# INSTRUCTION
Using the records below, give again exactly the lines from the line that contains "Як нам допомогти" through the line that contains "cokelat compound yang mudah", both ends included, and only those.

# INFORMATION
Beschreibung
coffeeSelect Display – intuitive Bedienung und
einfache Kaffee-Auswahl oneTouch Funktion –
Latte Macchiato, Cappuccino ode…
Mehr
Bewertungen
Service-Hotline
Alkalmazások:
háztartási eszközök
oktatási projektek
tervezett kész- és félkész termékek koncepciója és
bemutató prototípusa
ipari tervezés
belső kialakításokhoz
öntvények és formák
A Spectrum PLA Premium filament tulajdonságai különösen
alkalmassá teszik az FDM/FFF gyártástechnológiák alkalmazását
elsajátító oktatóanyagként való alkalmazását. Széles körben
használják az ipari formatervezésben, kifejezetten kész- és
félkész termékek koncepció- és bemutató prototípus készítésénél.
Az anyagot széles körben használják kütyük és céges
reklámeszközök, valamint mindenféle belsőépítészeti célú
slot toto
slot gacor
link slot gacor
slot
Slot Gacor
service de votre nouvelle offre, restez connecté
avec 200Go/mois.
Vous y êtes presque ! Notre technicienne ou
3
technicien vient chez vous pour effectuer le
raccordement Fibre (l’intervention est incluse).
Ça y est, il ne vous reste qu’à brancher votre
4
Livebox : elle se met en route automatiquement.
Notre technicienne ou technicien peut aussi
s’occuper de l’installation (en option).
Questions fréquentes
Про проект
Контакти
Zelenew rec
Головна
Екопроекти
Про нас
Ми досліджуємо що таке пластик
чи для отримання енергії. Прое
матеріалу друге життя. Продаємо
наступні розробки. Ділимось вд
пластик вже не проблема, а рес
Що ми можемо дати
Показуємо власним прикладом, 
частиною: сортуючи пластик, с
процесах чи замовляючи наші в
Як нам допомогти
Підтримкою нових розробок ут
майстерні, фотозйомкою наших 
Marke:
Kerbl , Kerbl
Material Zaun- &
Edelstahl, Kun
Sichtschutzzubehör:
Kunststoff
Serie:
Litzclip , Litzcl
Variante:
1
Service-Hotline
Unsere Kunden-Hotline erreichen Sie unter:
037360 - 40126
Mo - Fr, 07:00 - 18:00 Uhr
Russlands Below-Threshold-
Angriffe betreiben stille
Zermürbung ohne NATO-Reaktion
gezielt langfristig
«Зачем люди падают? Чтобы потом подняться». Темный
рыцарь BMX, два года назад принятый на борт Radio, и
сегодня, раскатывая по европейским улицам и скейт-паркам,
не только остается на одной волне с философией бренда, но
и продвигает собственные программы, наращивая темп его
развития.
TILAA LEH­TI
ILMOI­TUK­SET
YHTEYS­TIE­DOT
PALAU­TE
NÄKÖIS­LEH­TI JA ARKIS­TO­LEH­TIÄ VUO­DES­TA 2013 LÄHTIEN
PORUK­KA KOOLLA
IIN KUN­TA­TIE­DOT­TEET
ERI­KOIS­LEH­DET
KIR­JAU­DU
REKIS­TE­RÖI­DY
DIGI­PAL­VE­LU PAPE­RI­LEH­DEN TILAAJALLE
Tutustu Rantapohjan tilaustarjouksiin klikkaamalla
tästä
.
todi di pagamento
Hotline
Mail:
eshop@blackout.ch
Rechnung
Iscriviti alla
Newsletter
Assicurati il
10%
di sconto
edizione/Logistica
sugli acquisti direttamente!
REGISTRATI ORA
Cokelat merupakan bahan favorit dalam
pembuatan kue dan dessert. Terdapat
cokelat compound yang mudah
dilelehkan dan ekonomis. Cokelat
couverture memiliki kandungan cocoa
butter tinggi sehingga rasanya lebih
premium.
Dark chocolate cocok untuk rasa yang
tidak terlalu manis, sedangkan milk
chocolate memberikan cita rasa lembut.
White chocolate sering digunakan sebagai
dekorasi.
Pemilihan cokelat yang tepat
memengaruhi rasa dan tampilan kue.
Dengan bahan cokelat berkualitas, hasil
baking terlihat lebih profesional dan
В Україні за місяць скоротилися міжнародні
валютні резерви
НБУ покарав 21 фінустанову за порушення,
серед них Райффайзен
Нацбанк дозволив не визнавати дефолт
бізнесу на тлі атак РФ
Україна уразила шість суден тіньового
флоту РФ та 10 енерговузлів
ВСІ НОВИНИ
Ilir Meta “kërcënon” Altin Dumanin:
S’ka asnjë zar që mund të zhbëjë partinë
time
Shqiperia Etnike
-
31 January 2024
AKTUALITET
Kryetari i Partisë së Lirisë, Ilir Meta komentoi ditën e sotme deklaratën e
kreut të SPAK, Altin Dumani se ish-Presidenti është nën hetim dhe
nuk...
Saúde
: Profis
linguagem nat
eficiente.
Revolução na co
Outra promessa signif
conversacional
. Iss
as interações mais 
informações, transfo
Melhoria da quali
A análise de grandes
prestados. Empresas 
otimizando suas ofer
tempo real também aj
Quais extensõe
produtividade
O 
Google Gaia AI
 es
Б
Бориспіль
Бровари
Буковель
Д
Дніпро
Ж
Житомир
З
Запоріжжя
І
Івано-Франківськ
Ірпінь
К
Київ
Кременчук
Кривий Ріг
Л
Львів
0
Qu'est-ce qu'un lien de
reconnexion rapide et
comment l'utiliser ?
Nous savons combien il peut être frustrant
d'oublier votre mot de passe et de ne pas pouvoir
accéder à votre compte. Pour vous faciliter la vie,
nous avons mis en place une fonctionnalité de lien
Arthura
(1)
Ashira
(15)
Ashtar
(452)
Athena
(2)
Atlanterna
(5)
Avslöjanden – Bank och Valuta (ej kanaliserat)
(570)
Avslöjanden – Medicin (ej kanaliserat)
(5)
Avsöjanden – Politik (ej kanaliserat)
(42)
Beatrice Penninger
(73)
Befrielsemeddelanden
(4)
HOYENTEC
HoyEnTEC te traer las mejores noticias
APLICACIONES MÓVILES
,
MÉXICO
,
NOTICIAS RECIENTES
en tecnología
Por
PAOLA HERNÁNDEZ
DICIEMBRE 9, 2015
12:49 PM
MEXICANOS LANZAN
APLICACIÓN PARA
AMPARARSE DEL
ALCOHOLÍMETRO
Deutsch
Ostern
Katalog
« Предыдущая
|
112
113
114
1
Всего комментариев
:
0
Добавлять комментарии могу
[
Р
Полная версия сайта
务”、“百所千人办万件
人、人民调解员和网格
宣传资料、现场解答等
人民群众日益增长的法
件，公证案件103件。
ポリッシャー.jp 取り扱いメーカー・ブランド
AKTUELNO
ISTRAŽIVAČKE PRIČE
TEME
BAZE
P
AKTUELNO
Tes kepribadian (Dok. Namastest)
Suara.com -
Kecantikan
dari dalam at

# EXERCISE SOLUTION
Як нам допомогти
Підтримкою нових розробок ут
майстерні, фотозйомкою наших 
Marke:
Kerbl , Kerbl
Material Zaun- &
Edelstahl, Kun
Sichtschutzzubehör:
Kunststoff
Serie:
Litzclip , Litzcl
Variante:
1
Service-Hotline
Unsere Kunden-Hotline erreichen Sie unter:
037360 - 40126
Mo - Fr, 07:00 - 18:00 Uhr
Russlands Below-Threshold-
Angriffe betreiben stille
Zermürbung ohne NATO-Reaktion
gezielt langfristig
«Зачем люди падают? Чтобы потом подняться». Темный
рыцарь BMX, два года назад принятый на борт Radio, и
сегодня, раскатывая по европейским улицам и скейт-паркам,
не только остается на одной волне с философией бренда, но
и продвигает собственные программы, наращивая темп его
развития.
TILAA LEH­TI
ILMOI­TUK­SET
YHTEYS­TIE­DOT
PALAU­TE
NÄKÖIS­LEH­TI JA ARKIS­TO­LEH­TIÄ VUO­DES­TA 2013 LÄHTIEN
PORUK­KA KOOLLA
IIN KUN­TA­TIE­DOT­TEET
ERI­KOIS­LEH­DET
KIR­JAU­DU
REKIS­TE­RÖI­DY
DIGI­PAL­VE­LU PAPE­RI­LEH­DEN TILAAJALLE
Tutustu Rantapohjan tilaustarjouksiin klikkaamalla
tästä
.
todi di pagamento
Hotline
Mail:
eshop@blackout.ch
Rechnung
Iscriviti alla
Newsletter
Assicurati il
10%
di sconto
edizione/Logistica
sugli acquisti direttamente!
REGISTRATI ORA
Cokelat merupakan bahan favorit dalam
pembuatan kue dan dessert. Terdapat
cokelat compound yang mudah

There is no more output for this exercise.